By Dr. Amina Nawaz
A postdoctoral researcher at the Center for Islamic Theology at the University of Tübingen, Dr. Nawaz specializes in early modern Mediterranean History.
Tübingen - This year, Lent, Passover and Ramadan all began in quick succession. Each of us embarked on our sacred fasts with a keen awareness of the strange times in which we find ourselves. And yet it is precisely because of our holidays, that we recall the many times in our sacred histories that these seasons of fasting hearken to times of intense trial, sacrifice, death and rebirth. Perhaps this year, unlike many others, we will be able to feel new resonances from these ancient rituals and draw strength from our solidarity.
Similar to Lent, Easter and Passover, Ramadan is a season for community, generous hospitality and charity, deep reflection, prayer and renewal. This Ramadan, we have a unique opportunity to engage in many aspects of the season that often get subsumed in the usual runaround of daily life and evening gatherings full of family and friends eating, laughing and praying together. Stationed in our homes, we will be forced to sit with ourselves and observe and hear what flows up and out of our hearts. Many of us who have the privilege to work from home will have cherished time with children, to tell stories, write songs and make crafts that celebrate the symbols of the season. With our high streets and shops still mostly closed, we have the rarest of opportunities in our lifetime — to fast from our rampant consumerism and consumption. Without large dinner gatherings to plan for, we can take this chance to focus on the often-overshadowed dimension of generosity, that of humble simplicity.
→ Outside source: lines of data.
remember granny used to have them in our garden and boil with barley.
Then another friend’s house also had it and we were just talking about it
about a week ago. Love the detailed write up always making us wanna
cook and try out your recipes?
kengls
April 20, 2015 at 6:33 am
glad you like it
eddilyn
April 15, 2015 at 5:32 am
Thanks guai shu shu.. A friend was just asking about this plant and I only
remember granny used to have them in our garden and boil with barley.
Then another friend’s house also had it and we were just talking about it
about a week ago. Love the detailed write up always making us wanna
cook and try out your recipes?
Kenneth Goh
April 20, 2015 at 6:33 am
Most of all, we have a chance, unlike so many previous Ramadan years, to feel with visceral clarity the reality that so many of our brothers and sisters around the world face daily, regardless of the coronavirus quarantine. This year, as we sit in our own largely self-enforced lockdowns, we can be ever mindful of Uyghur, Kashmiri, Rohingya Muslims and many others for whom lockdown is not simply an inconvenience, but a living nightmare, one that we would be too scared to even dream. Let us ensure that this Ramadan, every time we feel the need to complain about our circumstances, we hold our tongue and turn instead to prayer for those whose needs are far greater than our own.
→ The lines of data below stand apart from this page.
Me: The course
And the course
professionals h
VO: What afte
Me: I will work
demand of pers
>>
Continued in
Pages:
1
If Ramadan is “peak season” for charity in Islam, then this year, with a heightened awareness of the inequalities in our societies that this crisis has revealed, let us give with unbridled generosity. In helping our neighbours, tending to the most vulnerable and disadvantaged among our communities, and donating whatever we can to charities working on the frontlines of this crisis, including those tackling homelessness, medical and care needs, and loneliness and isolation, we can ensure the well-being of every member of our society. Here, perhaps we may also remember the beautiful prophetic tradition that “even a smile is an act of charity.” Passing on our smiles, from one to the other, we can combat incredible adversity with infectious hope.